Following treatment of various concentrations of XC-302 for different times, the total protein from the CNE-2 cells was obtained by lysing in cell lysis buffer (Cell Signaling Technology, Beverly, MA, USA). The proteins were resolved by sodium dodecyl sulfate-polyacrylamide gel electrophoresis and transferred to a polyvinylidene fluoride membrane. The membranes were subsequently blocked with skimmed milk (5%) and incubated overnight at 4°C with the following antibodies: Total AKT (1:1,000, #9916, rabbit anti-human), mTOR, phospho-AKT (S473; 1:2,000, #9916, rabbit anti-human), phospho-mTOR (1:1,000, #5536, rabbit anti-human), LC3 (1:1,000, #4599, rabbit anti-human), beclin 1 (1:1,000, #3495, rabbit anti-human), p62 (1:1,000, #8025, rabbit anti-human) and glyceraldehyde 3-phosphate dehydrogenase (GAPDH; 1:3,000, #5174, rabbit anti-human), which were purchased from Cell Signaling Technology. The samples were incubated with a secondary antibody (1:4,000, #9916, anti-rabbit IgG; CST) for 1 h at room temperature and the labeled proteins were detected using chemiluminescence reagent and automatic X-ray film. Equal loading GAPDH was assessed as the internal control for western blot analysis.

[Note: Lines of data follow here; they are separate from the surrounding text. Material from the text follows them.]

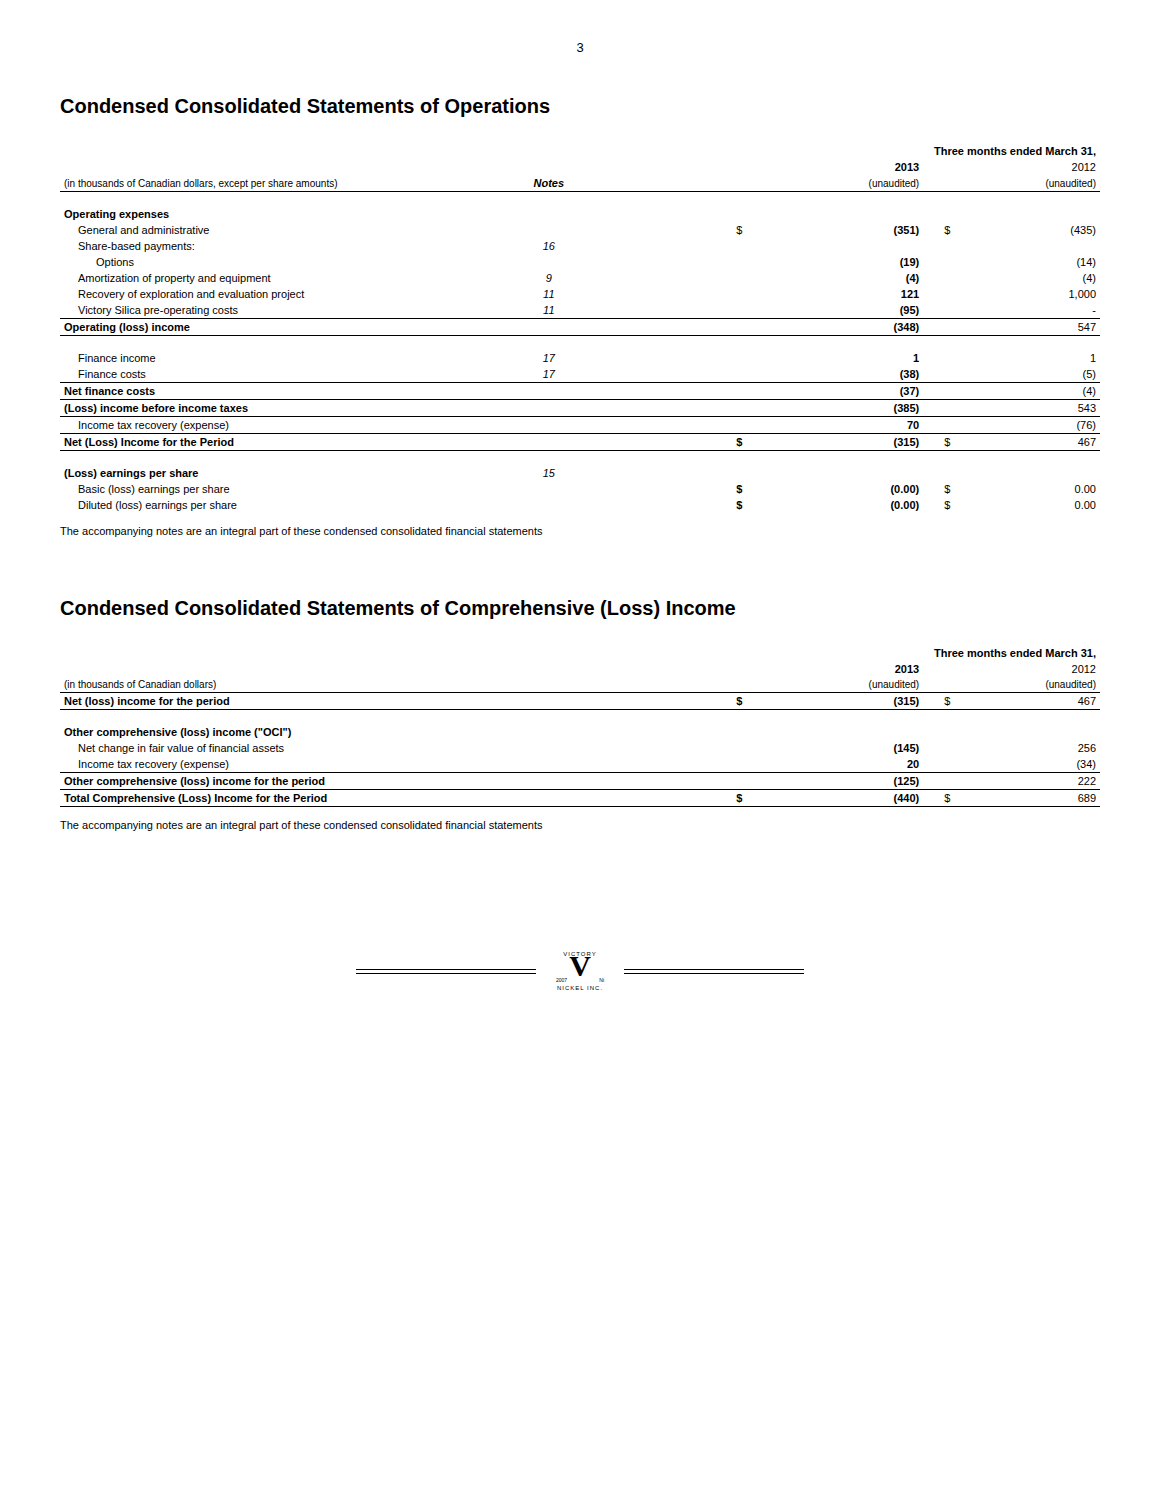3
Condensed Consolidated Statements of Operations
| | | | | Three months ended March 31, |
| | | | | 2013 | | 2012 |
| (in thousands of Canadian dollars, except per share amounts) | Notes | | | (unaudited) | | (unaudited) |
| Operating expenses | | | | | | |
| General and administrative | | $ | | (351) | $ | (435) |
| Share-based payments: | 16 | | | | | |
| Options | | | | (19) | | (14) |
| Amortization of property and equipment | 9 | | | (4) | | (4) |
| Recovery of exploration and evaluation project | 11 | | | 121 | | 1,000 |
| Victory Silica pre-operating costs | 11 | | | (95) | | - |
| Operating (loss) income | | | | (348) | | 547 |
| Finance income | 17 | | | 1 | | 1 |
| Finance costs | 17 | | | (38) | | (5) |
| Net finance costs | | | | (37) | | (4) |
| (Loss) income before income taxes | | | | (385) | | 543 |
| Income tax recovery (expense) | | | | 70 | | (76) |
| Net (Loss) Income for the Period | | $ | | (315) | $ | 467 |
| (Loss) earnings per share | 15 | | | | | |
| Basic (loss) earnings per share | | $ | | (0.00) | $ | 0.00 |
| Diluted (loss) earnings per share | | $ | | (0.00) | $ | 0.00 |
The accompanying notes are an integral part of these condensed consolidated financial statements
Condensed Consolidated Statements of Comprehensive (Loss) Income
| | | Three months ended March 31, |
| | | | 2013 | | 2012 |
| (in thousands of Canadian dollars) | | | (unaudited) | | (unaudited) |
| Net (loss) income for the period | $ | | (315) | $ | 467 |
| Other comprehensive (loss) income ("OCI") | | | | | |
| Net change in fair value of financial assets | | | (145) | | 256 |
| Income tax recovery (expense) | | | 20 | | (34) |
| Other comprehensive (loss) income for the period | | | (125) | | 222 |
| Total Comprehensive (Loss) Income for the Period | $ | | (440) | $ | 689 |
The accompanying notes are an integral part of these condensed consolidated financial statements
VICTORY V 2007 Ni NICKEL INC.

Downregulation of gene expression by small interfering RNA (siRNA)

The specific siRNA oligomers against beclin 1 (forward, 5′-CAGTTTGGCACAATCAATAtt-3′) and si-control (forward, 5′-UUCUCCGAACGUGUCACGUtt-3′) were purchased from the Gene Technology Co. (Shanghai, China). The CNE-2 cells were transfected with si-beclin 1 and Lipofectamine 2000 (Invitrogen, Thermo Fisher Scientific, Waltham, MA, USA) according to the manufacturer's protocol. After incubation for 12 h, the transient transfected CNE-2 were used for the following experiments.

Colony formation assay

The cells were grown for 24 h and subsequently treated for 6 h as follows: Groups without intervention of siRNA, i) negative control; ii) XC-302 (4 µM); iii) 3-MA (5 mM); and iv) 3-MA (5 mM) + XC-302 (4 µM); and groups with silencing of siRNA, i) si-control; ii) si-control cells with XC-302 (4 µM); iii) si-beclin 1; and iv) si-beclin 1 cells with XC-302 (4 µM). The cells were trypsinized and subsequently seeded in 6-well culture plates (500/well) for 2 weeks. The cells were washed and fixed with ice-cold methanol for 10 min, followed by the addition of 0.5% crystal violet solution for 10 min to observe the colony formation.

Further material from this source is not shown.